Yes. So that we would expect sort of early in 2026. So the final patient visit will be in November next year, November 2025, and then it will be a few months from there to the results. So that will sort of translate to probably perhaps late quarter 1 or early quarter 2, 2026.

Operator

operator
#13

And then in regards to Dr. Lin's preclinical study, which was funded by a research grant, when can we expect an update on this?

Kilian Kelly

executive
#14

Yes. So that is hopefully not too far away. And that study has certainly been progressing very well. And so we are aiming to get a summary of the outcomes of that study in the not-too-distant future. And of course, once that is available, we will be releasing it.

Operator

operator
#15

And then last one, I think we can squeeze one more in. This is probably for you, Mathias. And this is in regards to the DFU trial results. And just a question around your appointments and upcoming meetings with potential partners. And then hopefully, they should be on [indiscernible] and incoming inquiries.
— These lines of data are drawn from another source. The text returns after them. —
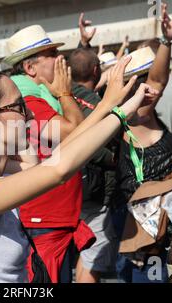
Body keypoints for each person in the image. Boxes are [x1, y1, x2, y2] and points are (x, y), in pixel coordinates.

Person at [0, 54, 158, 282]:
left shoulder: (3, 174)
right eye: (19, 106)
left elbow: (59, 155)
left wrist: (109, 104)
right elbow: (59, 170)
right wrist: (120, 112)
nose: (31, 114)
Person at [4, 23, 87, 283]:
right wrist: (64, 93)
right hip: (42, 221)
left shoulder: (41, 96)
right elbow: (74, 131)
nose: (59, 59)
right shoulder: (28, 101)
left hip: (56, 217)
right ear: (30, 68)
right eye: (51, 55)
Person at [112, 4, 172, 283]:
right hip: (142, 226)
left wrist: (167, 40)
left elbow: (158, 79)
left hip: (165, 221)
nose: (152, 89)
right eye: (142, 81)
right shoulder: (133, 114)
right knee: (150, 279)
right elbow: (158, 79)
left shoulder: (149, 111)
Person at [69, 47, 119, 283]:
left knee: (84, 254)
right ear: (96, 70)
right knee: (94, 256)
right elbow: (91, 143)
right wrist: (114, 159)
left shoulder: (63, 96)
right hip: (93, 191)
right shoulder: (95, 104)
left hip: (66, 188)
I just wanted to understand the reception to the results from your point of view.

Mathias Kroll

executive
#16

Yes. Obviously, the reception is very good. This is a highly underserved indication. The epidemic of diabetes is raging and with that, unfortunately, the prevalence of diabetic foot ulcers and quite often they finish very badly, as we all know. So it is of interest. Companies would love to have a magic cure for this. Now of course, this is a Phase I trial, but with extremely encouraging results, which we will be explaining. And we will see if now is the right moment for a license deal. But definitely, the indication itself is a key driver here. I should point out that there are many different potential categories of partners. So there are pharma companies, specialty hospital pharma, wound care companies, device manufacturers and so on, and they all have different requirements. But yes, we have engaged with a large spectrum of companies, and they may take this program forward in potentially slightly different directions. For example, if companies have device capabilities in-house, they might want to modify the delivery. So it means it is a good moment to have these discussions and we will see which companies are potentially ready to pounce and which ones might potentially prefer to wait until even more validation is available. So that is something that we will definitely see in the first half of 2025, where this is taking us.

Operator

operator
#17

Thank you. Well, look, that's all we have time for this morning. If we didn't get to your question, I do apologize, but please e-mail it directly to Kilian or you can use the e-mail address the info@cynata, which is on your screen now and we will come back to you as soon as possible. Before we go, Kilian, did you have any closing remarks?

Kilian Kelly

executive
#18

Yes. Thanks, Lauren. I'd just like to thank everybody again for their time today. We really appreciate the interest and the engagement we're seeing. And indeed, we really appreciate the support of our shareholders, both the long term and some of the new shareholders that we've gained recently. I really believe that we're heading into 2025 in a very, very strong position, as I said, well-funded now and with lots of great clinical news flow coming up over the next year to 18 months. So I would encourage everybody to speak with us, and I'm hoping for a very successful 2025. And in the meantime, I'd like to wish everybody a great Christmas and New Year, and I hope everybody enjoys some time off, if that's possible. All the best.

Operator

operator
#19

Thank you. Exciting times. Thank you, Kilian. Thank you, Mathias. Thank you, Jeff, and thank you to everyone for joining. That concludes today's call.